Several operations are included in unnest_tokens function from tidytext package.

3.2 Tokenization, Text Cleaning and Normalization

After performing our corpus cleaning and validations, we will build unigrams and bigrams. This new expressions of the corpus will allow us to perform exploratory analysis, such as compute word frequencies and correlations between words. In the next piece of code, all the operations for unigram calculations are reported.

# Set as df
corpus <- as.data.frame(all_samp)

# Tokenization, text cleaning & normalization (unigram)
unigram <- corpus |> 
  unnest_tokens(output = word, input = all_samp)  |>  # Split text into words
  filter(!grepl('[0-9]', word)) |>  # remove numbers
  anti_join(stop_words) |>          # remove stop words
  anti_join(profanities)  |>         # Remove profanities
  mutate(stem = wordStem(word))   # stems words and creates column

Accordingly to our processing plan, in the next piece of code, all the operations for bigram calculations are reported.

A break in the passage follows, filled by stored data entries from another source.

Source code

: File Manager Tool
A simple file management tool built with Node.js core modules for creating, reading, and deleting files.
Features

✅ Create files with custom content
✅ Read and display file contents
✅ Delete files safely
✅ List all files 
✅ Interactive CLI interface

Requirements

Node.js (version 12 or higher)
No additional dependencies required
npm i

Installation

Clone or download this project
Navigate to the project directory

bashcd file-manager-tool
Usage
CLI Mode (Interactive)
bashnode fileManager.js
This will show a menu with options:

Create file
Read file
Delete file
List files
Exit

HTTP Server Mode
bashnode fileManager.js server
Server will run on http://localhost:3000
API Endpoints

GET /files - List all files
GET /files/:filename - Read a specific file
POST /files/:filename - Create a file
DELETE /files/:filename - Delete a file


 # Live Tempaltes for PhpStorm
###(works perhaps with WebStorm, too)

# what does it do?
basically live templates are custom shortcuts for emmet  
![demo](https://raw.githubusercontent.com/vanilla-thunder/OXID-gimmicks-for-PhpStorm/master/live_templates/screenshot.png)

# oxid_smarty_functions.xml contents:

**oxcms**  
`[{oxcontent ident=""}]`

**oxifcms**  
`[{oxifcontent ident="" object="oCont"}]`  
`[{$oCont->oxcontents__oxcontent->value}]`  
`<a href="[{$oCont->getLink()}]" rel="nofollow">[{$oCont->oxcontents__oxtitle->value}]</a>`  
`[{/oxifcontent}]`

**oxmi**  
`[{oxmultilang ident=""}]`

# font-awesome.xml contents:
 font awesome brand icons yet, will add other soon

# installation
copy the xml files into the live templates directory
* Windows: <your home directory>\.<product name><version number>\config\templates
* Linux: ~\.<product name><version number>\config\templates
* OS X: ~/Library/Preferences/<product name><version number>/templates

# Tokenization, text cleaning & normalization (bigram)
bigram <- corpus |> 
  unnest_tokens(output = word, input = all_samp, token = "ngrams", n = 2)  |>  # Split text into words
  separate(word, c("word1", "word2"), sep = " ") |>  # Separate bigram for cleaning
  filter(!grepl('[0-9]', word1)) |>                 # remove numbers
  filter(!grepl('[0-9]', word2)) |>                 # remove numbers
  filter(!word1 %in% stop_words$word) %>%           # remove stop words
  filter(!word2 %in% stop_words$word) %>%           # remove stop words
  filter(!word1 %in% profanities$word) |>           # Remove profanities
  filter(!word2 %in% profanities$word) |>            # Remove profanities
  mutate(stem1 = wordStem(word1),
         stem2 = wordStem(word2))   |>              # stems words and creates column
  unite(stem,stem1, stem2, sep = " ")

4 Exploratory Data Analysis

Having our data prepared, in this section we present histograms to explore the frequencies of words in our corpus. The following figure show the top fifty most common unique words in our corpus.

Figure 1: Unigrams

The following figure shows the top fifty most common combination of two words, within our corpus.

Figure 2: Bigrams

5 Conclusions

5.1 Observations and next steps

  1. Elimination of non useful characters improved our corpus in order to perform data analysis and predictive applications.
  2. Stemming of the corpus made the computation around our code more efficient.
  3. There are, however some stemming problems that must be resolved for predictive usage of the corpus. Form example, in the corpus we see terms like happi instead of happy.
  4. Removal of stop words made our corpus cleaner. But, is an open question if that exclusion is useful in predictive computations.
  5. Besides the speed of computations improved after the Section 3.2 process it is recommended to find further ways to improve the compute efficience of the future predictive application.

6 References

  1. Earth Data Analytics Online Certificate. Lesson 3. Text Mining Twitter Data With TidyText in R.

  2. Sonkin. Sentiment Analysis of 49 years of Warren Buffett’s Letters to Shareholders of Berkshire Hathaway. Chapter 3: Tokenization, Text Cleaning and Normalization.

  3. Majed. How to create unigrams, bigrams and n-grams of App Reviews.